El Fasher / AFP
Tucked between palm trees and verdant lawns in the centre of Darfur’s El Fasher, the palace of the restive Sudanese region’s last sultan has become a rare focus of pride, 100 years after his death.
Silver swords, antique rifles, richly coloured robes and even the throne from which autocrat Sultan Ali Dinar ruled Darfur’s vast expanses between 1891 and 1916 line the walls of the palace museum.
Marginalised and underdeveloped since Dinar’s fall, the western Darfur region descended into bloody conflict in 2003 with millions of people forced to flee their homes, leaving the museum as one of the few traces of a rich past.
“The museum is a source of pride for all the tribes of Darfur,” said Eslam Abaker, an El Fasher resident relaxing on the lawn in front of the palace.
“I came to see it first a year-and-a-half ago, but I have come back many times,” the 25-year-old said. Cases display the silver coins minted as the region’s own currency, intricately decorated broadswords belonging to the sultan’s lieutenants and Dinar’s gold-painted throne.

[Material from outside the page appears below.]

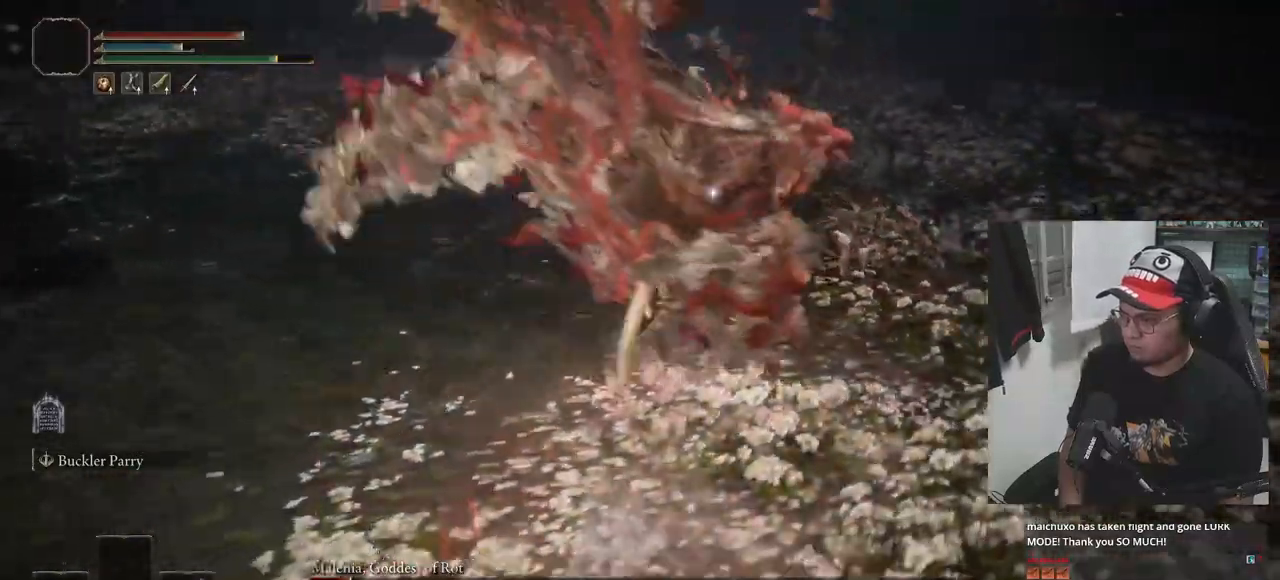
{"buttons": [], "left_stick": "down-left", "right_stick": "center", "events": [[300, "B", "up"], [400, "B", "down"], [450, "B", "up"]]}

Dinar was the last of the Keira dynasty of sultans to rule the region as absolute monarchs, controlling their subjects and raising revenue via an elaborate feudal system.
Hailing from the Fur ethnic group (Darfur means “domain of the Fur” in Arabic), Dinar’s reign came to an end in 1916 when he backed the Ottoman Empire at the height of the First World War.
Sudan’s British and Egyptian rulers sent troops to crush his rebellion, chancing on his camp in November that year and shooting him dead in the ensuing melee, before absorbing Darfur into Sudan.
Past overshadowed
by war
Dinar’s descendants still live in El Fasher—one even bears his title—but they can only imagine the power he wielded.
“When I go into the museum I get a strange feeling,” said Abdelrahman Tijani Dinar, a great-grandson of the sultan.
The sprightly 73-year-old lives in El Fasher not far from the palace and grew up hearing stories of his illustrious ancestor. “I try to build up a picture of the sultan through the exhibits and through oral accounts,” he added proudly.
But the region’s heritage has been overshadowed by its dark recent past.